Le tribunal correctionnel de Namur a condamné mercredi à 6 mois de prison avec sursis de 3 ans et à 576.000 euros d’amende un promoteur immobilier namurois accusé de travail frauduleux et devant répondre de préventions de non paiement de rémunérations et de cotisations ONSS.

Le montant de l’amende prend en considération l'importance du patrimoine immobilier du prévenu et les revenus qu'il en tire, sa position de dirigeant, le nombre de travailleurs concernés, le but de lucre et la volonté de faire comprendre au prévenu la gravité de son geste. Les deux sociétés ont été déclarées civilement responsables. Le tribunal accorde 100.000 € à titre provisionnel à l’ONSS, qui réclamait des arriérés de cotisations, dans l'attente d'un décompte précis

Entre janvier 2009 et janvier 2016, le prévenu a chargé un père et ses deux fils de la rénovation et de l'entretien de ses nombreux bâtiments répartis sur le territoire namurois.
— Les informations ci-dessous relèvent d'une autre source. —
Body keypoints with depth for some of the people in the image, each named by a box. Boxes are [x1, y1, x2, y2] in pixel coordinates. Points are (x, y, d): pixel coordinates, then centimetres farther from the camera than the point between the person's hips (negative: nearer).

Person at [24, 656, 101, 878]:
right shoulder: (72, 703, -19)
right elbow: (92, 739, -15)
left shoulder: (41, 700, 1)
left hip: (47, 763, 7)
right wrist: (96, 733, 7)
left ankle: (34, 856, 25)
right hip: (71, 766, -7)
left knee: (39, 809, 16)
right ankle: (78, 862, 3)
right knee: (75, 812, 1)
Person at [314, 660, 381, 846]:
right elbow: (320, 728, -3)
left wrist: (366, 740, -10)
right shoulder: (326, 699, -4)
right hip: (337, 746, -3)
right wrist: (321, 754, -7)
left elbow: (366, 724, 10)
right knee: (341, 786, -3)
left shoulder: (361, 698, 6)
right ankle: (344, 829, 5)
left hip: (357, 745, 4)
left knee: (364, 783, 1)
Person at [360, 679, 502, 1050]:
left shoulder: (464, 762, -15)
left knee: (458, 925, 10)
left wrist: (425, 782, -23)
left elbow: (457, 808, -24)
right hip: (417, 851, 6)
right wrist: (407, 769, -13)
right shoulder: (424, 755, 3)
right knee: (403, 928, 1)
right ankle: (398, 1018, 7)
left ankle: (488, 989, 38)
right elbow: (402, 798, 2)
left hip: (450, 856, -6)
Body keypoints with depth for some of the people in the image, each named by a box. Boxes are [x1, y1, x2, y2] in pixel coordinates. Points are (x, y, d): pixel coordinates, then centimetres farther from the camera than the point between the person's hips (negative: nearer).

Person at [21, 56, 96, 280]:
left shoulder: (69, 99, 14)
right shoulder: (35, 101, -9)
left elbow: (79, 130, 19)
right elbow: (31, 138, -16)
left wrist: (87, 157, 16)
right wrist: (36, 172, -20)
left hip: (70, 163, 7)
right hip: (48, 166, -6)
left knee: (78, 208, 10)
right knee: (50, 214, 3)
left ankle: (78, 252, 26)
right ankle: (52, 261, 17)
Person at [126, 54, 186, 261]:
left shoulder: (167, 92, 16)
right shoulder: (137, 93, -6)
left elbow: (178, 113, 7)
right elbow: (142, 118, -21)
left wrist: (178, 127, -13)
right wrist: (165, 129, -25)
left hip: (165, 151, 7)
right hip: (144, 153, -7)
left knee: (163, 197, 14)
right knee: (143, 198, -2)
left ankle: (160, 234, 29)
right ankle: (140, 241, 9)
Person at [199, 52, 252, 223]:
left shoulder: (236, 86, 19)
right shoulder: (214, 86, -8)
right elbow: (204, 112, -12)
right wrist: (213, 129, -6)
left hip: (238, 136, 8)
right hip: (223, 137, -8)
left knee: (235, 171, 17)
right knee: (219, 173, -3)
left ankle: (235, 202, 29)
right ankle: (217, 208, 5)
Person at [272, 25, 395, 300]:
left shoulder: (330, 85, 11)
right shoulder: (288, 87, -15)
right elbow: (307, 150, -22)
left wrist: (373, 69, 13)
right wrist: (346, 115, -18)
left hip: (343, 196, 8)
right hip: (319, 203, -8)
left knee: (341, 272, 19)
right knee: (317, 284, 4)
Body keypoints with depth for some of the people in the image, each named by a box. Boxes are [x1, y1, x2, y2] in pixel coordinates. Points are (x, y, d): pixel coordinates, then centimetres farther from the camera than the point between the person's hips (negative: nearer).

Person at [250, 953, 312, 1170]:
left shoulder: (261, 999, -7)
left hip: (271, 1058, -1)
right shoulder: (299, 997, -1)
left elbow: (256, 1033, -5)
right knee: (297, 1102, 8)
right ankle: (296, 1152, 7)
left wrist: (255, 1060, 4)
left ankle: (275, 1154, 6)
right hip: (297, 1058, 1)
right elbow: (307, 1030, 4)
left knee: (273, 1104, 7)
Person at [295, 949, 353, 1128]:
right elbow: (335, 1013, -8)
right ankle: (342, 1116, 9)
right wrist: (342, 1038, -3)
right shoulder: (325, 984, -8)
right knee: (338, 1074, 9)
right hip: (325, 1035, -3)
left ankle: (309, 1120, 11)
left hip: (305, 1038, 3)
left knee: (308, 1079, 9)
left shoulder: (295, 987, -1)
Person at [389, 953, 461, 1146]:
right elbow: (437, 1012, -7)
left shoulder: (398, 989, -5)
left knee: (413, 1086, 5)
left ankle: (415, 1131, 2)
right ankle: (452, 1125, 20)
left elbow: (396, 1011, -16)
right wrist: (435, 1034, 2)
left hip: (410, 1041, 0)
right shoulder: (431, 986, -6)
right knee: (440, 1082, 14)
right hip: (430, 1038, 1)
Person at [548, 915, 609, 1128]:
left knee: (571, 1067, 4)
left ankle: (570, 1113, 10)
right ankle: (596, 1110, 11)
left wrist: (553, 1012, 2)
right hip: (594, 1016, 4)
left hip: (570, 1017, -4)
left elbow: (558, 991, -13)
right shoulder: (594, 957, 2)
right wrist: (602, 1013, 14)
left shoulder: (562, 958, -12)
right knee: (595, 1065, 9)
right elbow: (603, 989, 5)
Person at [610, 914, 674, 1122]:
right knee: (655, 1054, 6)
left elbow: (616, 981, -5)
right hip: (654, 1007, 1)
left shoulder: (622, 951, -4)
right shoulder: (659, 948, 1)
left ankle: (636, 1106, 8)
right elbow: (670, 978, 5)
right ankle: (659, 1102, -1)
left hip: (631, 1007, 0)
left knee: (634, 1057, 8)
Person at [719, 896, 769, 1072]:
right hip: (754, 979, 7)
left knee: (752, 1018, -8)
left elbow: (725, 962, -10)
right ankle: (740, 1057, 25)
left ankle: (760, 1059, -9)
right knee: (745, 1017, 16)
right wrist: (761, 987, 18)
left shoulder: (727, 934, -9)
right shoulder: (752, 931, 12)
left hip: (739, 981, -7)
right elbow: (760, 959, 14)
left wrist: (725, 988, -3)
Jusqu'au jour, où, s'estimant lésées, les victimes ont dénoncé la situation à l'auditorat du travail. Les trois ouvriers ne bénéficiaient pas de contrats de travail et le promoteur immobilier n'aurait pas honoré ses engagements à leur égard. Le conseil des trois hommes, constitués parties civiles, estimait que ceux-ci avaient été victimes de servage et d'exploitation économique.

Estimant que les ouvriers exerçaient bien une fonction de salariés pour le prévenu, l'ONSS demandait le paiement des cotisations dues et réclamait un montant de 697.386,91 euros.